Overall, I think education needs to focus more on building portfolios for students, and focus less giving them grades.
This is like the Indian education system and presumably other Asian ones. Homework counts for very little towards your grade. 90% of your grade comes from the midterms and the finals. All hand written, no notes, no calculators.
That’s a terrible indictment of society if true. People are so far from self-realization, so estranged from their natural curiosity, that there is no motivation to learn anything beyond what will get you fed and housed. How can anyone be okay with that? Because even most chronically alienated people have had glimpses of self-actualization, of curiosity, of intrinsic motivation; most have had times when they were inspired to use the intellectual and bodily gifts that nature has endowed them with.
But the response to that will be further beatings until morale improves.
What about technology professionals? From my biased reading of this site alone: both further beatings and pain relievers in the form of even more dulling and pacifying technology. Follow by misanhtropic, thought-terminating cliches: well people are inherently dumb/unmotivated/unworthy so topic is not really worth our genuine attention; furthermore, now with LMMs, we are seeing just how easy it is to mimic these lumps of meat—in fact they can act both better and more pathetic than human meat bags, just have to adjust the prompts...

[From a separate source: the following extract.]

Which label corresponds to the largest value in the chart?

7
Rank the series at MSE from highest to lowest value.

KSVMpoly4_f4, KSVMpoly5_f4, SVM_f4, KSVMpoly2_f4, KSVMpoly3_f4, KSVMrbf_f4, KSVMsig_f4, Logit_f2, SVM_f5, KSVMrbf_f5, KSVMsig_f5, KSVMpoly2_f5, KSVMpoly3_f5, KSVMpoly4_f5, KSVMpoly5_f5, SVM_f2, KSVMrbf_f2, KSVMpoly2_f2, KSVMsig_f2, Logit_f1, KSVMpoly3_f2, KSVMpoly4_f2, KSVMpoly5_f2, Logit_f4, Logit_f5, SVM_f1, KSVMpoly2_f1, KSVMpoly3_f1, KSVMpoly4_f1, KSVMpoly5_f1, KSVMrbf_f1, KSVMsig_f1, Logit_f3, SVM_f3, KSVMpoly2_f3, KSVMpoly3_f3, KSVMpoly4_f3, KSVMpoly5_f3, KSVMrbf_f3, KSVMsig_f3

> once you graduate from college, the answer is: "enough to not get fired"
I thought the point was to continue in the same vein and contribute to the sum total of all human knowledge. I suppose this is why people criticize colleges as having lost their core principles and simply responded to market forces to produce the types of graduates that corporate America currently wants.
> "enough to not get fired" is a lower and lower bar.
Usually people get fired for their actions and not their knowledge or lack thereof. It may be that David Graebers core thesis was correct. Most jobs are actually "bullshit jobs," and in the era of the Internet, they don't actually require any formal education to perform.